The tasks
[A] Decide whether each statement below agrees with the forum thread on serverless costs and API timeouts that follows. Answer yes or no for each, quoting the deciding words of the thread. (i) Google Cloud Run charges by invocation time. (ii) The thread advises using the default HTTP client settings for external APIs. (iii) Cloudflare Workers are described as having a sensible pricing model.
[B] Translate this sentence from the forum thread on serverless costs and API timeouts into Spanish: "It would be a trade-off I'd consider if alternatives didn't exist, but they do."
[C] Carry on the forum thread about serverless costs and API timeouts, starting after its final sentence.

You're making a tradeoff. You no longer have to alarm for things like your server failing due to disk failure or other stuff that lambda abstracts away from you, but you do have to alarm on things that will increase cost. Constant cost(if you aren't dynamically scaling) and more headache vs variable cost and less headache
It would be a trade-off I'd consider if alternatives didn't exist, but they do. Someone down-thread mentioned Cloudflare Workers, which have a sensible pricing model. These days I use Google Cloud Run, which gives me everything I wanted from Lambda but has model where you pay by CPU time rather than invocation time, and allows a CPU to handle multiple requests.
Any external API that could reasonably take a long time to return (because of the work its doing) should have an asynchronous API. I.e. you submit the request to start the work and can later do another request to check if its complete and get any results. Rather than waiting on a live request.
Good practice for using external APIs is to NOT use any default http client settings and always provide your own timeouts to what you consider reasonable for connections and responses, as well as using a context system with deadlines so you can time out any requests that are taking more than a reasonable time to complete. Making your described surprise long expensive requests into nothing more than short errors (which hopefully you'll pick up on after a while, as long as you've got your alerting system setup right).

Provided data
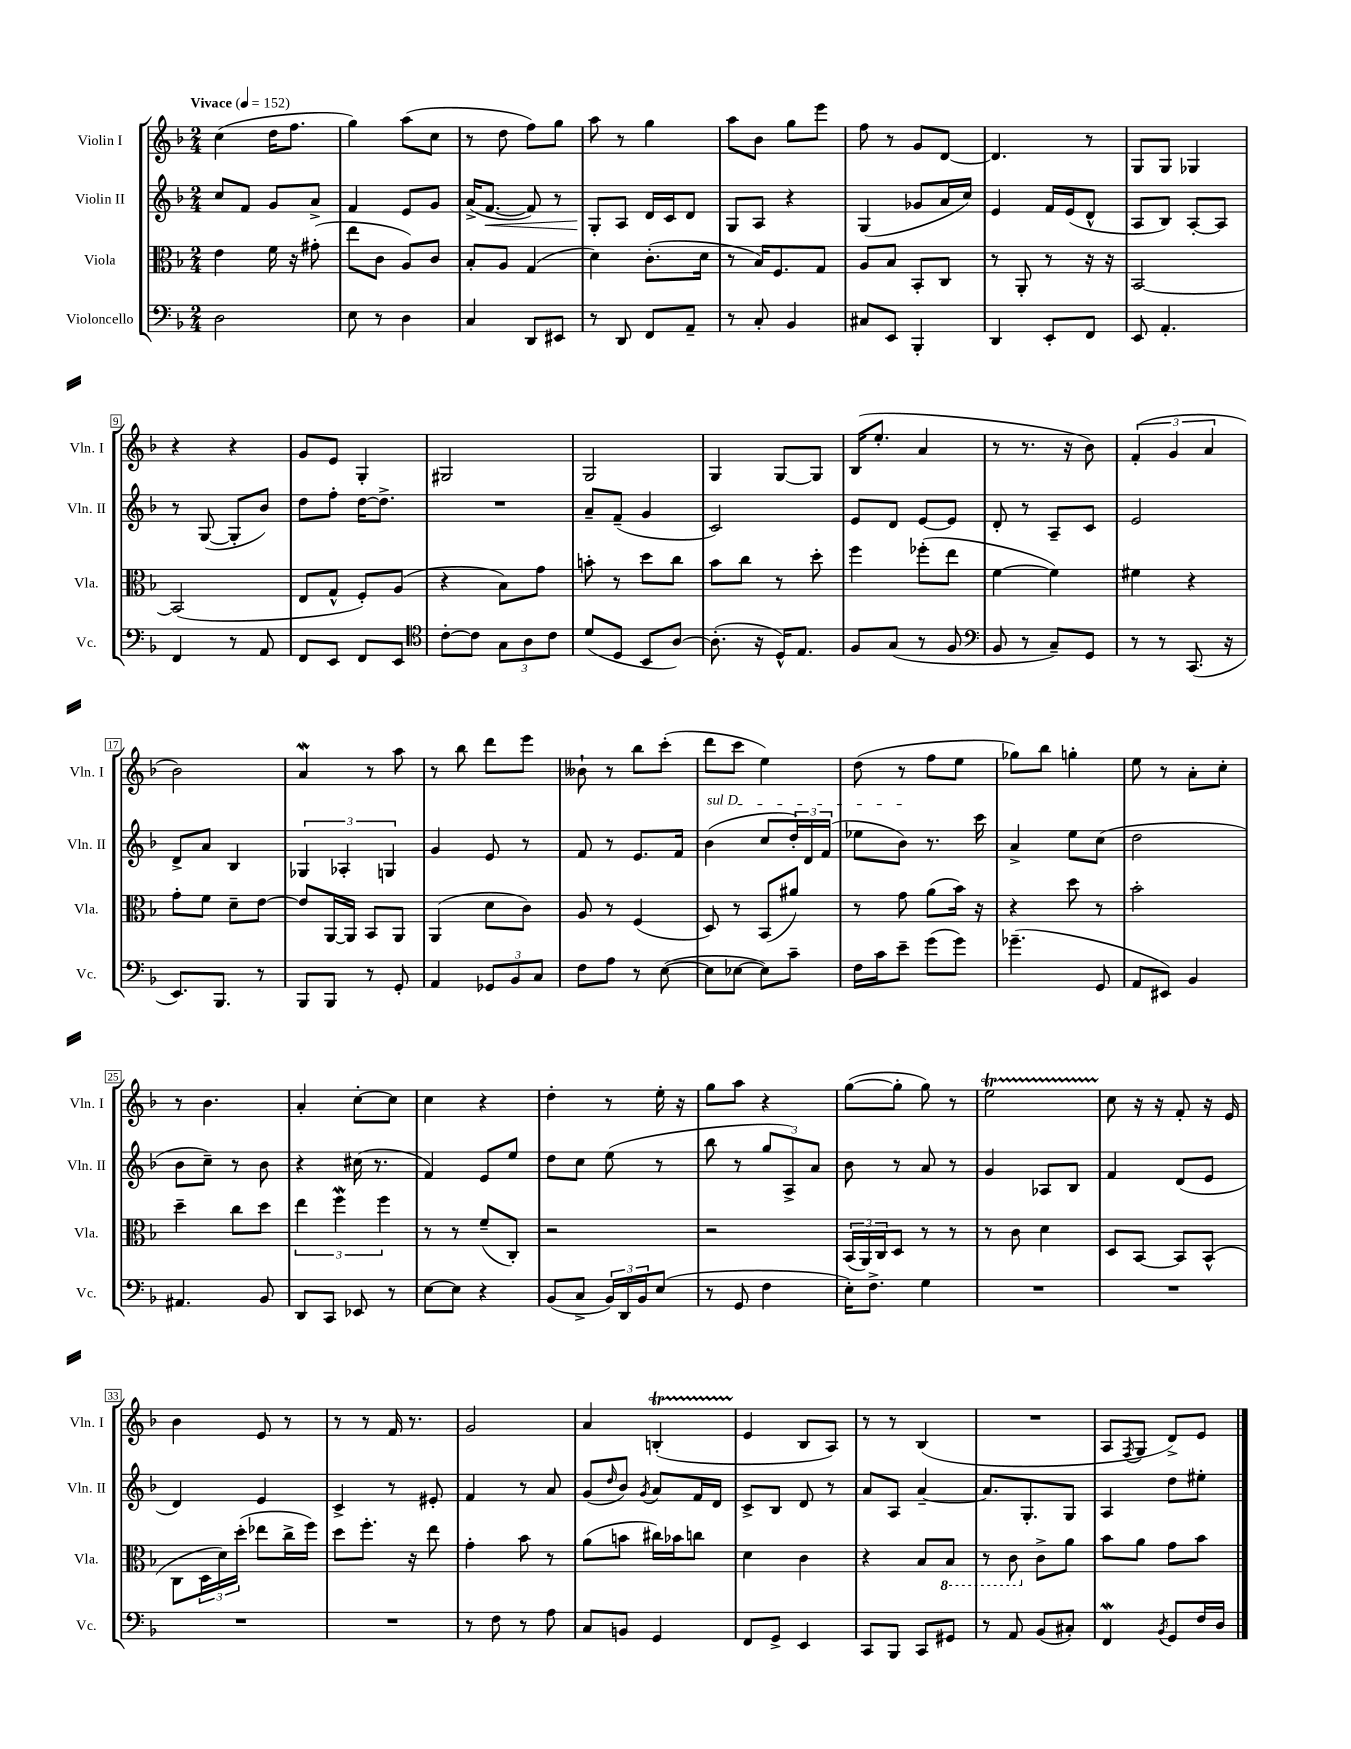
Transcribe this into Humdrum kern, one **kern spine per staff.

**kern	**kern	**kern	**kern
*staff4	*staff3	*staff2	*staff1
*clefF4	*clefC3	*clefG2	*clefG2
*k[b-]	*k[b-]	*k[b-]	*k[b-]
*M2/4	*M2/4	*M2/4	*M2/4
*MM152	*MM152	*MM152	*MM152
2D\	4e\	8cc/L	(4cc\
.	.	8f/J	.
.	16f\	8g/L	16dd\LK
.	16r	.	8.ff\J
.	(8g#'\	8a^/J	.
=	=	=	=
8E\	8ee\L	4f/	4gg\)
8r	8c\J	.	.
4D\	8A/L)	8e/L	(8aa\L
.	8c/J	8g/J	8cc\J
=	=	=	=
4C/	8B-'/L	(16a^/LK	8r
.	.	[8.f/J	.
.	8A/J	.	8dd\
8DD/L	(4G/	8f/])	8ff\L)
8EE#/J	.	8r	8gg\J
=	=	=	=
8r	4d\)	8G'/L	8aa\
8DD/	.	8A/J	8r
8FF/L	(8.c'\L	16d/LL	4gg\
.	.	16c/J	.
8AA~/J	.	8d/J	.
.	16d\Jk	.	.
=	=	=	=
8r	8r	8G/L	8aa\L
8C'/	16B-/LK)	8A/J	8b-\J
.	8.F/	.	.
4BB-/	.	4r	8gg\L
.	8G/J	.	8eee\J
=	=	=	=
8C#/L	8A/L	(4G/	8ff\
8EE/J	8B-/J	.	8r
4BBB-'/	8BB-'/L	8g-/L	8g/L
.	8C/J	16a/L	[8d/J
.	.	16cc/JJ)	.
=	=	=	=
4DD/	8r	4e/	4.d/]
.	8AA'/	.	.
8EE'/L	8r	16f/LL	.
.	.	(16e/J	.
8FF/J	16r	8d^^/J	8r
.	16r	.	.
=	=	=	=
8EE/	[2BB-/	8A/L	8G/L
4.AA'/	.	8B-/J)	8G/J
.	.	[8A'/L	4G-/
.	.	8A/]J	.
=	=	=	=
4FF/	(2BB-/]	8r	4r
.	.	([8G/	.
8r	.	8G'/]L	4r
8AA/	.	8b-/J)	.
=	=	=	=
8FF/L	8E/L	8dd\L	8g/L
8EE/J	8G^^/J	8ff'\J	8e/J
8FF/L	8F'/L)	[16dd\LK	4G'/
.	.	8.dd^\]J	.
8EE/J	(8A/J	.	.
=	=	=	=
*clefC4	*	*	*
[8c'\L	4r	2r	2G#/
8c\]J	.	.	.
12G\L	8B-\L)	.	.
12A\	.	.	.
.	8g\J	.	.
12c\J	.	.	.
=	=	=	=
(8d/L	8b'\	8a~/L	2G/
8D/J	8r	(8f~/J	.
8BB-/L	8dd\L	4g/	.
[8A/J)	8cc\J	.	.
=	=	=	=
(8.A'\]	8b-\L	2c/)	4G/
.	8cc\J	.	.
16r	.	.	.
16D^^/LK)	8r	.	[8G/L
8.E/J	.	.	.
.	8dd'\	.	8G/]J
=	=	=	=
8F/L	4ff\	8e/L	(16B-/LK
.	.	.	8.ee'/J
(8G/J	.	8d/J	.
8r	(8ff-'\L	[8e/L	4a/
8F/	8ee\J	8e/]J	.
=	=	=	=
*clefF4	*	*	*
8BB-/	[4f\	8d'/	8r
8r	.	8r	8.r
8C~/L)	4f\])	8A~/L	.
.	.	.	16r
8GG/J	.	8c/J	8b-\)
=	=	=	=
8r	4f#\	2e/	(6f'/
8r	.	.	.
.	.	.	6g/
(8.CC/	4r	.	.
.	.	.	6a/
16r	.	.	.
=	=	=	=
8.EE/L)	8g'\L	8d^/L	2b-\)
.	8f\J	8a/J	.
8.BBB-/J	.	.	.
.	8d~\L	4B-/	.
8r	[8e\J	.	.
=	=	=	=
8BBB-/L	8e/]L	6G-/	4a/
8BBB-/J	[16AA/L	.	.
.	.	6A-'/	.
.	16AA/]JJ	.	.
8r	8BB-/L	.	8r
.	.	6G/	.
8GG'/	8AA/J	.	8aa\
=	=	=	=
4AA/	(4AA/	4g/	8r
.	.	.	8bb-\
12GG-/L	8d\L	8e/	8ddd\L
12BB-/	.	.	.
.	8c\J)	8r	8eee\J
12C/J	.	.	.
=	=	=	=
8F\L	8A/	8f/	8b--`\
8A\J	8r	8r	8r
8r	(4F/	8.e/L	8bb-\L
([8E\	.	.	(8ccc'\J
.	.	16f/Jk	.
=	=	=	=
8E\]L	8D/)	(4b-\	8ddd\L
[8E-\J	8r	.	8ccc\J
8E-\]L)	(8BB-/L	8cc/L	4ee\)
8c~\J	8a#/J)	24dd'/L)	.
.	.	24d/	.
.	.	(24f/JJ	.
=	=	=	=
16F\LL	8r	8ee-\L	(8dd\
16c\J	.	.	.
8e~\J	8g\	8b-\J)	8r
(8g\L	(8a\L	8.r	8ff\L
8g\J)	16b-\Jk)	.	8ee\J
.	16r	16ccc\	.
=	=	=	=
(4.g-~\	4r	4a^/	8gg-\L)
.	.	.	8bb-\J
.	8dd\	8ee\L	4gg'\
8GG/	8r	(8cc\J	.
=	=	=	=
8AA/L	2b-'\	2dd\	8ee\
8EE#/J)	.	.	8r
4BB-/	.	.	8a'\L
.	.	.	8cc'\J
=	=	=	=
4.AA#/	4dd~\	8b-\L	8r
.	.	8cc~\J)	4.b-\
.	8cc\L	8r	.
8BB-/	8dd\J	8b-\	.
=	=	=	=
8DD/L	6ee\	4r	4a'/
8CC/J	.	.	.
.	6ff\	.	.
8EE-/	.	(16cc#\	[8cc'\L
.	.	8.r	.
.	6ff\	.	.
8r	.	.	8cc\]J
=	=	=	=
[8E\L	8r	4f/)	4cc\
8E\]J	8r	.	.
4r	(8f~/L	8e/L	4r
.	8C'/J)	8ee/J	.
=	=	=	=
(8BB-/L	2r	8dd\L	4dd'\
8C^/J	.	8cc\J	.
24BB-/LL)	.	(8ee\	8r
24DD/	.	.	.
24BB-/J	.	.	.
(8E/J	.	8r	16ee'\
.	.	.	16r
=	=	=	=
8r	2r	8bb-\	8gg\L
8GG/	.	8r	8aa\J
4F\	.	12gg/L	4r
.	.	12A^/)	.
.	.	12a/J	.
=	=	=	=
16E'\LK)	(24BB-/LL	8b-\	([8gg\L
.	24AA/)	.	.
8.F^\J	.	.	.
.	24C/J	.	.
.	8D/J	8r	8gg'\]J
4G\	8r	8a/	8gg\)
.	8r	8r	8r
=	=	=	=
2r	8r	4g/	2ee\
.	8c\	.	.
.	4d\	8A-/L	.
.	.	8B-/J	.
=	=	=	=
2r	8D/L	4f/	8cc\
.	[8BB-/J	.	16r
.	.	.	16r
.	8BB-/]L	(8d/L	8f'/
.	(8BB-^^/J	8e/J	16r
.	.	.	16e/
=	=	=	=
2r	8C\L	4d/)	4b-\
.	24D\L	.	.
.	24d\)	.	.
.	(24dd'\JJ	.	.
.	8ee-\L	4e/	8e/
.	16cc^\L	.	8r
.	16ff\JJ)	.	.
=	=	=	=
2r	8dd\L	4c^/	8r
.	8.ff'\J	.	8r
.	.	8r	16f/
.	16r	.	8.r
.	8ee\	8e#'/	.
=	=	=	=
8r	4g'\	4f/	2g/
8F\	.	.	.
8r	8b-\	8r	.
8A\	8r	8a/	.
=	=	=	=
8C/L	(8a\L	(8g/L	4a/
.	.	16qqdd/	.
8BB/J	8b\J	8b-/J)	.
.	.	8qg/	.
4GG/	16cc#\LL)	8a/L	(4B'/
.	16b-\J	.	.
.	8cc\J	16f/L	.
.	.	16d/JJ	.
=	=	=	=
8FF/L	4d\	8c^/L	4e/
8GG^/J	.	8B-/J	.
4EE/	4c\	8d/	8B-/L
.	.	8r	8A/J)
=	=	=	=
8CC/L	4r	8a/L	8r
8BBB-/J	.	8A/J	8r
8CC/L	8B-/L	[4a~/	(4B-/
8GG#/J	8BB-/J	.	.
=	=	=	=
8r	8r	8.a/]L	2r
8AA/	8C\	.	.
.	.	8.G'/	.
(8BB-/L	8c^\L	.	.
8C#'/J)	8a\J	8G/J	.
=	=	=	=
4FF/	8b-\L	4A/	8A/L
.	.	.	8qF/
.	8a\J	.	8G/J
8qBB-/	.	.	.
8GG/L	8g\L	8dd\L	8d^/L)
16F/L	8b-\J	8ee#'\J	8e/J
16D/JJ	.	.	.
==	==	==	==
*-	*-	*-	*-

Task-by-task answers
[A]
(i) No: "has model where you pay by CPU time rather than invocation time"
(ii) No: "Good practice for using external APIs is to NOT use any default http client settings"
(iii) Yes: "Cloudflare Workers, which have a sensible pricing model"

[B] Sería una concesión que consideraría si no existieran alternativas, pero existen.

[C]
> Any external API that could reasonably take a long time to return should have an asynchronous API.
I agree, but that doesn’t solve the problem here. The remote API was asynchronous, I was just waiting for it to ack my instruction. Because of issues out of my control (network congestion, maybe?) the time to get a 200 OK from the server shot up.
> always provide your own timeouts to what you consider reasonable for connections and responses
Agreed here as well, and I was providing my own timeout. The problem is that (cost-wise) it’s fine for 1% of requests to hit a 5-second timeout, but gets expensive when 100% of requests do. And lowering the timeout means that during normal times, requests that have latency in the tail of the distribution but ultimately go through would fail, which is undesirable.
I don't think that's what they meant by asynchronous api. More likely something along the lines of "schedule a job - 1 fast request" "call me back at my endpoint when the job is finished" (or variations, the gist is you are not stuck waiting for the server response)
How can you schedule a job within 100ms if it takes 3000ms to establish a connection with the server running the other api due to network congestion? Maybe you can send the request in UDP, but you'll get tons of situations where the secondary api never ran.
Right, but even in schedule a job - 1 fast request, there's still some waiting for the server to ack that it got the message. That's the request that became slow. I don't see how there's any getting around that, async API or not.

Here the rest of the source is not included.